Il Milan non molla la presa nella seconda frazione: è meno avvolgente nella manovra, meno pericoloso, Taarabt è meno preciso ed efficace nelle sue giocate, le cadenze non sono più serrate, eppure continua a chiamare Buffon agli straordinari. Durante le prime battute perde anche Poli (al suo posto Saponara un po' spaesato) abbattuto in volo da Caceres al culmine dell'ennesimo blitz in area bianconera. Lo portano via in barella e poi in ospedale: colpo al parietale destro, trauma cranico, ma nessun danno. La sfida si scalda d'improvviso con qualche colpo proibito di troppo (Pirlo, diffidato, salterà la Fiorentina) ma esaurisce la sua carica giusto alla metà appena la Juve rimette piede nella metà campo rossonera. Questa volta non è un rinvio sbilenco a innescare la Juve ma una prodezza balistica di Tevez a fulminare Abbiati con una schioppettata sotto la traversa. Distanza 25 metri più o meno: una saetta, imprendibile, preparata in eccesso di libertà, questo sì.

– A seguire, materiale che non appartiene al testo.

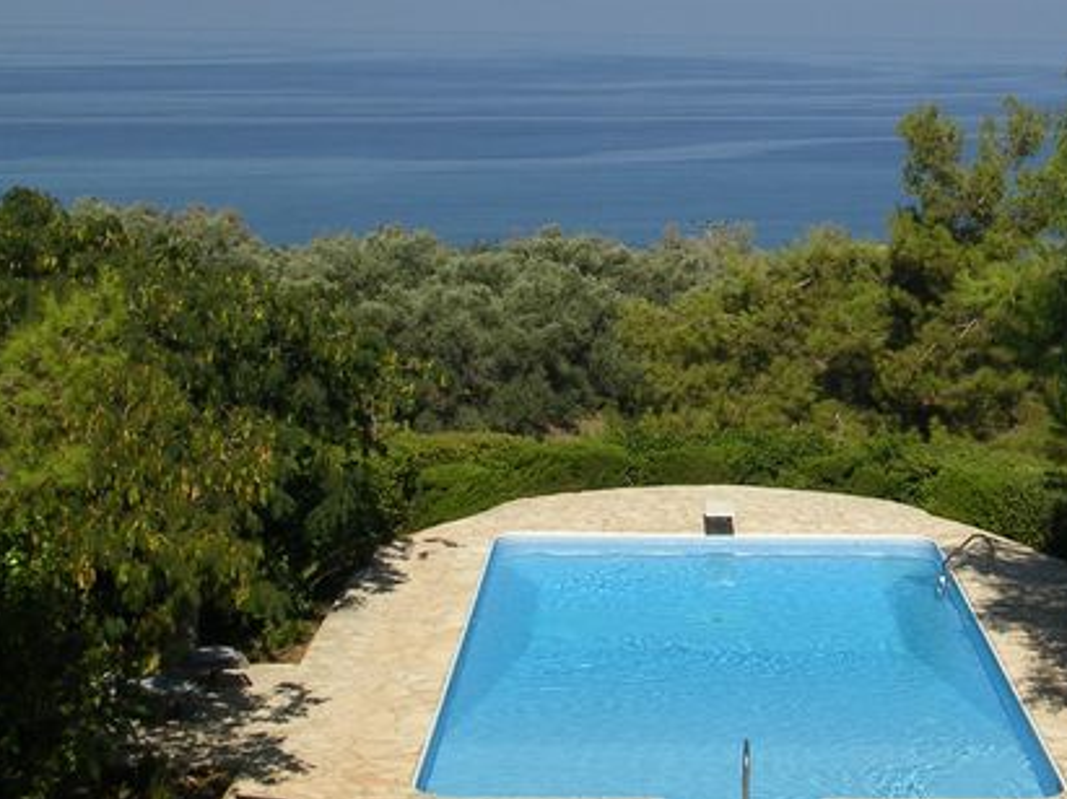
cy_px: 283
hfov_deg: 21.2
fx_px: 2835
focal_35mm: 92
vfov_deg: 16.0
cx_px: 758
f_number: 3.5
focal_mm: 9.6
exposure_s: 1/1300
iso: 50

Discutibili, di Seedorf, restano alla fine i cambi della ripresa: il primo (Honda per Montolivo) è un capriccio tattico inspiegabile, il secondo (Robinho per Taarabt ormai spento) un eccesso di fiducia nel brasiliano che si ripresenta a San Siro con una traversa da schiantare. A quel punto il Milan si affloscia e la Juve dilaga.